Holding Maddie tighter, she eventually fell to sleep. But I couldn’t. All I saw in my mind was darkness: Isaiah dying in my arms, my mama gripping my fingers through the floorboards, then bleeding out on that bed, blade at her side, my poppa’s whiskey-breath rippling down my neck.

And my muscles tensed, my blood ran hot and I thought one thought …

… that motherfucker deserved to die...

Die by my hand, with my motherfucking blades...

*****

“Two more buyers down. That means the Klan are flexing their fucking muscles. We’re hanging back to see what their next move is, but if it continues, then a war will be coming, whether Rider’s backed the fuck off the women or not.”

I watched Styx sign, and heard Ky translate, “Tanner, you got anymore intel?”

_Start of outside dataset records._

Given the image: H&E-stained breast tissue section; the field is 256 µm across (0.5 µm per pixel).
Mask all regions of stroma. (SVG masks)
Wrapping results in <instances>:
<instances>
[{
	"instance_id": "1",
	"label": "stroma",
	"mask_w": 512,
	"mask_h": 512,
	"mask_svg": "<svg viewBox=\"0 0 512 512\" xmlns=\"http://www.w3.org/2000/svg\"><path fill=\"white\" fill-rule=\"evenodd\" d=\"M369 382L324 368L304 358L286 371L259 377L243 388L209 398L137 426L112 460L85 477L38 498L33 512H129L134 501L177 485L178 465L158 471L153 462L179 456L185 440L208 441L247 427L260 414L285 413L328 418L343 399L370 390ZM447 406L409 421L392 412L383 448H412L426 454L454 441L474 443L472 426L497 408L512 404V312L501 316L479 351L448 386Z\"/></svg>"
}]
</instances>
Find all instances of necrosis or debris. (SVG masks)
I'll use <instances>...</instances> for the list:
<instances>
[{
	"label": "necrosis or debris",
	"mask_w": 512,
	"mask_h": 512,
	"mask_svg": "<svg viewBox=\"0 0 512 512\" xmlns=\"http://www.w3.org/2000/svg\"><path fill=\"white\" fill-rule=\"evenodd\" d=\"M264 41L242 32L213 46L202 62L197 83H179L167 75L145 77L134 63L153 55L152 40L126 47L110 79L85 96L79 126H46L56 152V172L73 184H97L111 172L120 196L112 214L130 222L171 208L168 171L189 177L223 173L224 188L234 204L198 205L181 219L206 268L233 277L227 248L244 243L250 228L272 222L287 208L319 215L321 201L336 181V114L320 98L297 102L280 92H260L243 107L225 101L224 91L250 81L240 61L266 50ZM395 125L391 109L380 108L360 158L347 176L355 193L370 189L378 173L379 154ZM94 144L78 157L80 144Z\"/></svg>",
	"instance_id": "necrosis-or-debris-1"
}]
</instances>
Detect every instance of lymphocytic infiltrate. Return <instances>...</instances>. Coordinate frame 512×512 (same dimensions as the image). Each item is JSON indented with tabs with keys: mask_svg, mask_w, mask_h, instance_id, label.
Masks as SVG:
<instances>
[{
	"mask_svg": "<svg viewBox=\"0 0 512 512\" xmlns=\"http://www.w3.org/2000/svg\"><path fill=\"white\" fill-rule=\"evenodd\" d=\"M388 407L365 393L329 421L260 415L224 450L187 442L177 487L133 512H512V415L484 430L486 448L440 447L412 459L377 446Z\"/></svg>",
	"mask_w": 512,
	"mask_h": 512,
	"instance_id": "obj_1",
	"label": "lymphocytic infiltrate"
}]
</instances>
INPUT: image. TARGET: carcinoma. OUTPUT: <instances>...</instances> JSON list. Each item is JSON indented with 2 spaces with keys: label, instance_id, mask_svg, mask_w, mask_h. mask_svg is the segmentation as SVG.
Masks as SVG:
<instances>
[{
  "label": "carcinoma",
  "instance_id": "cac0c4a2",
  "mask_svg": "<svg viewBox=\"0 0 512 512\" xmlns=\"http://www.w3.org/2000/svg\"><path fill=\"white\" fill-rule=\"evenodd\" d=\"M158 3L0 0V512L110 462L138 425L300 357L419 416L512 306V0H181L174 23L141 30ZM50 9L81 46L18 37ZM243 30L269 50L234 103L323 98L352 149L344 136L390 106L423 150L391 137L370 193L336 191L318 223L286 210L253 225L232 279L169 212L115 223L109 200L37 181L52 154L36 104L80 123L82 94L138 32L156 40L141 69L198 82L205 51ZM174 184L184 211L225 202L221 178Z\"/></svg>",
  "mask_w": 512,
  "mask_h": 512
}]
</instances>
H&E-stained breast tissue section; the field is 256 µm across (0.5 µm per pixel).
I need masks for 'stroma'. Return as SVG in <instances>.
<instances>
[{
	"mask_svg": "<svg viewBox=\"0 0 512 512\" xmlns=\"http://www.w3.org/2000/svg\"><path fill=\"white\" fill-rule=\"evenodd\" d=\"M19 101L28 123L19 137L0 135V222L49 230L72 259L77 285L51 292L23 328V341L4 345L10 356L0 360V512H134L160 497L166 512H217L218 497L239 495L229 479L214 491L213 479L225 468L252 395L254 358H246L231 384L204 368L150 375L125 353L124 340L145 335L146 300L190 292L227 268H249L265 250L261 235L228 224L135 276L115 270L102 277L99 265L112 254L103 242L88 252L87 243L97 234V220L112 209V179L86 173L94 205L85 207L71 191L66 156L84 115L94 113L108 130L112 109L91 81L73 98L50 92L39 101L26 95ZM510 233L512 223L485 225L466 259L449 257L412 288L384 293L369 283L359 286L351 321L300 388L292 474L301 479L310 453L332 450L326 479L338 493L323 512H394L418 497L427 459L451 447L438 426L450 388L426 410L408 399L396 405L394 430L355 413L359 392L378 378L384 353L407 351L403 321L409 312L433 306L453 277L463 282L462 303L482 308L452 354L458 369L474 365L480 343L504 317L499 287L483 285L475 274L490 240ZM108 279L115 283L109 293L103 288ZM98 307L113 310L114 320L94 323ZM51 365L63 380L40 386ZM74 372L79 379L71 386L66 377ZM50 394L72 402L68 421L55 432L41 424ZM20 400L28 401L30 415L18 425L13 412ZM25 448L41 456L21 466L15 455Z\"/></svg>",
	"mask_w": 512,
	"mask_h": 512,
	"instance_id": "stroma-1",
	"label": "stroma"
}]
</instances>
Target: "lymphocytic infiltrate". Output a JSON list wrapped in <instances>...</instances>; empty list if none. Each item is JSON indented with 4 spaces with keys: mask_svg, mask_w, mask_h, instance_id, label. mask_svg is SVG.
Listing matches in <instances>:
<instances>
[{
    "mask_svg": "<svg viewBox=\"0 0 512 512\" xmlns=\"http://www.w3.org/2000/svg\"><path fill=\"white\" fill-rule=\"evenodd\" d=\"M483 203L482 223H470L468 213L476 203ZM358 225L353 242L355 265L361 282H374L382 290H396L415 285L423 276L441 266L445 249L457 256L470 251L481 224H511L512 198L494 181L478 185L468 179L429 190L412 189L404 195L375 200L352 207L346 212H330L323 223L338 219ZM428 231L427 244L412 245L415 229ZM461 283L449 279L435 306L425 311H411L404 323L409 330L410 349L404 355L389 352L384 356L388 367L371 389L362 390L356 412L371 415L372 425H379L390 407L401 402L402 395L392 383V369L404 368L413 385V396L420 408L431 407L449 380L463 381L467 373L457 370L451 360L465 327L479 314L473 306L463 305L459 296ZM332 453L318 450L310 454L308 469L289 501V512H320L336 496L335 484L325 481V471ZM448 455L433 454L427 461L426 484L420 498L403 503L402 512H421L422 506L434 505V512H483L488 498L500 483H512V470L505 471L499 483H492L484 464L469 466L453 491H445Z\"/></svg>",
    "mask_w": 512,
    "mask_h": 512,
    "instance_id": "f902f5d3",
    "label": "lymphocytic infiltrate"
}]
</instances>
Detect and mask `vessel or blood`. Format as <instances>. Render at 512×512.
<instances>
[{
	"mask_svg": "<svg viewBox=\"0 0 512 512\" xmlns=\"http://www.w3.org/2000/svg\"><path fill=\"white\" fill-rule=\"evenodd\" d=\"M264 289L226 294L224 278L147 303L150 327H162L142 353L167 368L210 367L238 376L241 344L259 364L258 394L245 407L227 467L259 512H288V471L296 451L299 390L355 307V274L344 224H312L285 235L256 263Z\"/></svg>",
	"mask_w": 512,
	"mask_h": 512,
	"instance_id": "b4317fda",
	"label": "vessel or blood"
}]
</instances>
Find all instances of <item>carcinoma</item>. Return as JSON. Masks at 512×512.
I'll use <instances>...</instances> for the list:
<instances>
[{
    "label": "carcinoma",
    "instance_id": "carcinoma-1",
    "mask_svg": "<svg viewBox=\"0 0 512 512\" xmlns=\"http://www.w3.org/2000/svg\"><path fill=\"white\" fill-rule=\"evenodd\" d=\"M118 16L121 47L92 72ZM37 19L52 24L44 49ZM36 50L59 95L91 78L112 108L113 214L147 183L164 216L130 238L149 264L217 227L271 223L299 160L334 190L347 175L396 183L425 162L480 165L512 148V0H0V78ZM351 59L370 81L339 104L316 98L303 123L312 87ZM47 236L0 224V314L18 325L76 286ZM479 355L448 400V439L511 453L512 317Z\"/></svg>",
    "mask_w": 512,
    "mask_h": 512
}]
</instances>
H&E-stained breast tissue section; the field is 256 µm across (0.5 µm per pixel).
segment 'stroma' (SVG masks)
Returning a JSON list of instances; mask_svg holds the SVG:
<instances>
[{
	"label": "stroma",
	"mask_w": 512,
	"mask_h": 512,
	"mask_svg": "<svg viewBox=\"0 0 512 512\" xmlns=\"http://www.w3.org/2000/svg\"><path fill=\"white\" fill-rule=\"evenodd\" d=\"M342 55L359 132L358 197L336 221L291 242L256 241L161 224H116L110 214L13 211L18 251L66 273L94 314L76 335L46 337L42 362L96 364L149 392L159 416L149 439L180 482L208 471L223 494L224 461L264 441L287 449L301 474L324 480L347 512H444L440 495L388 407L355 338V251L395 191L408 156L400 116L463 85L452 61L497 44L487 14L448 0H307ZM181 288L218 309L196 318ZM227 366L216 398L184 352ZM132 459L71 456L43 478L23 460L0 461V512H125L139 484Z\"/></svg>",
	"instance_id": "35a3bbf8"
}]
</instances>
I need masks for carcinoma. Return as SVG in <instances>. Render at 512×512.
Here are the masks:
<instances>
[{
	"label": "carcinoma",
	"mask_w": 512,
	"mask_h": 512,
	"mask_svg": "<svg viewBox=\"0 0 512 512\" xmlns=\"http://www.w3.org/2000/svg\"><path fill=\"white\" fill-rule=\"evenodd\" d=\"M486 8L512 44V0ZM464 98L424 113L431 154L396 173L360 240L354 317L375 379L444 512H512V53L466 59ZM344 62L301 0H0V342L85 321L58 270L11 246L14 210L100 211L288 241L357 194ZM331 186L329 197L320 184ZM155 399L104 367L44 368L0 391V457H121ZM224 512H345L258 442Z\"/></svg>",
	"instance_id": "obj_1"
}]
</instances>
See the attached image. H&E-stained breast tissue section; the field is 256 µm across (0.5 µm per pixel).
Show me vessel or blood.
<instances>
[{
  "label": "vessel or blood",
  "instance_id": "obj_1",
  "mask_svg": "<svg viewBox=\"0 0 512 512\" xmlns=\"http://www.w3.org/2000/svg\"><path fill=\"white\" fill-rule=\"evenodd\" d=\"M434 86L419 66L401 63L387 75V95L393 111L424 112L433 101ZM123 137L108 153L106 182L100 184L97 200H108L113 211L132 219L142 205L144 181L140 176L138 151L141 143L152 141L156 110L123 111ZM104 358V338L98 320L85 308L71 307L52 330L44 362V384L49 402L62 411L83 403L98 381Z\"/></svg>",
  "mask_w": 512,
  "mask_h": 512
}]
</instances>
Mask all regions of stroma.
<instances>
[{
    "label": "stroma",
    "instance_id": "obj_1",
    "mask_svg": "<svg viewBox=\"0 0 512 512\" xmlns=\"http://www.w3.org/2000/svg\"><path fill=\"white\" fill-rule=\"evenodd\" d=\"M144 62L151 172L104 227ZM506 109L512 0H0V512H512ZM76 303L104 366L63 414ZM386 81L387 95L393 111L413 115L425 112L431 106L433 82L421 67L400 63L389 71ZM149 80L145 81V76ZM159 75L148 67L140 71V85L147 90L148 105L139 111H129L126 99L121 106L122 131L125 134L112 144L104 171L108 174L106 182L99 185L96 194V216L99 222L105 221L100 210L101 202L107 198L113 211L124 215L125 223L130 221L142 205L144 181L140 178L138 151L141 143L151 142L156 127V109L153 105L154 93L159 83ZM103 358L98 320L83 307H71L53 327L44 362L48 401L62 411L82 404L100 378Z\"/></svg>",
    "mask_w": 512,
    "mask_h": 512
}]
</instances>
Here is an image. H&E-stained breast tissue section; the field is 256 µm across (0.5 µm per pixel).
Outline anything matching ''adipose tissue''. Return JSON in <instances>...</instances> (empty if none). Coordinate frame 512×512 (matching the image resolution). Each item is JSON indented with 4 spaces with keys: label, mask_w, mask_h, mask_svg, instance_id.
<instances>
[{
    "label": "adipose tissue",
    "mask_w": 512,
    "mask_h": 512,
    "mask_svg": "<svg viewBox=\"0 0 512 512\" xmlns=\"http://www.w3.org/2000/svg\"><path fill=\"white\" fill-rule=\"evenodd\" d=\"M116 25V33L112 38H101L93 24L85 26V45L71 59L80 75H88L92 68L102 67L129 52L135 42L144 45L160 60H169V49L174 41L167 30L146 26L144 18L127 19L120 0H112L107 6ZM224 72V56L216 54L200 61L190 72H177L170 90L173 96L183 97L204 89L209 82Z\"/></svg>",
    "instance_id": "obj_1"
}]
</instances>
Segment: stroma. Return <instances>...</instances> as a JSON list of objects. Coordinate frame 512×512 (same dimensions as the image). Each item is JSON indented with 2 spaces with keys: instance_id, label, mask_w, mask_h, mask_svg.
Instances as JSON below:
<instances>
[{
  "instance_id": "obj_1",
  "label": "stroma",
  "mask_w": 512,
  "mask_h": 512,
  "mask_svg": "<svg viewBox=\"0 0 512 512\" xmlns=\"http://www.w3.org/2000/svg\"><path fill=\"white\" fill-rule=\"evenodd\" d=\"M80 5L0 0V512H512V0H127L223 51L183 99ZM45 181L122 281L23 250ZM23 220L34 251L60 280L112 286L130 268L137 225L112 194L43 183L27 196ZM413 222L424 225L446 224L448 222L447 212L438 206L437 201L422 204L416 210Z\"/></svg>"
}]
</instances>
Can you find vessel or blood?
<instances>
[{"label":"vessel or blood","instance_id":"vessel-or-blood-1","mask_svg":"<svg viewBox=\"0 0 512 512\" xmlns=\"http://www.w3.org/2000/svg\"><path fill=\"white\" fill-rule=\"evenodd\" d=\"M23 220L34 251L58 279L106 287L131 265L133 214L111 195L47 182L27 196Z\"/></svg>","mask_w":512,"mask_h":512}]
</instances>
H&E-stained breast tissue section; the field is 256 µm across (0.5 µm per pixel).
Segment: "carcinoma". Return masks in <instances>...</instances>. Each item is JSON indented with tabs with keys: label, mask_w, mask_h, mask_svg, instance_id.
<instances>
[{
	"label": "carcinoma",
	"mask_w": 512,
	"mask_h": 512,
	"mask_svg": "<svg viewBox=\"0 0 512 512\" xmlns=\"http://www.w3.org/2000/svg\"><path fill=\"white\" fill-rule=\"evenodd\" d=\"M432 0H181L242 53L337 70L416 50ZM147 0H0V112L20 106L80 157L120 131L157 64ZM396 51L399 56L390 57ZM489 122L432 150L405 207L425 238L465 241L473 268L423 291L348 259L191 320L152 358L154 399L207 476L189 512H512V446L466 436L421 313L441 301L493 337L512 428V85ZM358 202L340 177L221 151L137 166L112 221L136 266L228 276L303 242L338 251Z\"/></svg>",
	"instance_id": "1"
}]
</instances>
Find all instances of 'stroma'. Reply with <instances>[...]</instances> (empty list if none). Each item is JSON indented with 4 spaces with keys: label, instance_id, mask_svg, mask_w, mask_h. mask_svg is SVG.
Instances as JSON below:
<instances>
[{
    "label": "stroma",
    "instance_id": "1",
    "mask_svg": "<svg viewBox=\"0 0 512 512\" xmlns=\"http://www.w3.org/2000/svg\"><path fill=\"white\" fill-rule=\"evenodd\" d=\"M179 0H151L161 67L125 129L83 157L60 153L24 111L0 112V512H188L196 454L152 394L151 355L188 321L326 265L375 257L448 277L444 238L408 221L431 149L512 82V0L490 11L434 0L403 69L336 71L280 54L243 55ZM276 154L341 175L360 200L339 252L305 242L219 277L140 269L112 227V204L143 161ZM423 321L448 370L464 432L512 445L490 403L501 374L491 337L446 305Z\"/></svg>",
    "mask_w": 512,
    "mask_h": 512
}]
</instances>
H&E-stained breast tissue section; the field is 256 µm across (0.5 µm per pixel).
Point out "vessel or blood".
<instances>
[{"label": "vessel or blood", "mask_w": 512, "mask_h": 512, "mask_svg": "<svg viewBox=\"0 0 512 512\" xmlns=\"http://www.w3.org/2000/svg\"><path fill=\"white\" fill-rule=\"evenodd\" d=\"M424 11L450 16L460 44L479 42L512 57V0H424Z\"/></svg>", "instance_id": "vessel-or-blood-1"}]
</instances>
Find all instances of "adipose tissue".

Tanner shook his head. “They’re laying low on tech. But their new guy didn’t manage to hide all their accounts. And there’s a shit ton of money coming from a private offshore account. Israeli.” Tanner shrugged. “Gotta be that cult. And they’re pumping some serious arms to U.S. soil.”

My body tensed at the mention of that fucked up cult. Styx glanced to Ky. I could see the brothers’ rage in their faces too.

Then they both looked to me.

Because now, I too had a cult bitch. I had Maddie. I had just as much revenge in my blood for that fucked up pedo ring as the Prez and VP.

“We’ll keep watching our turf. But the game’s now changed. Landry and Governor Ayers have reach. They have half the feds on their books, we've half on ours. Could be a fucking interesting ride ahead.”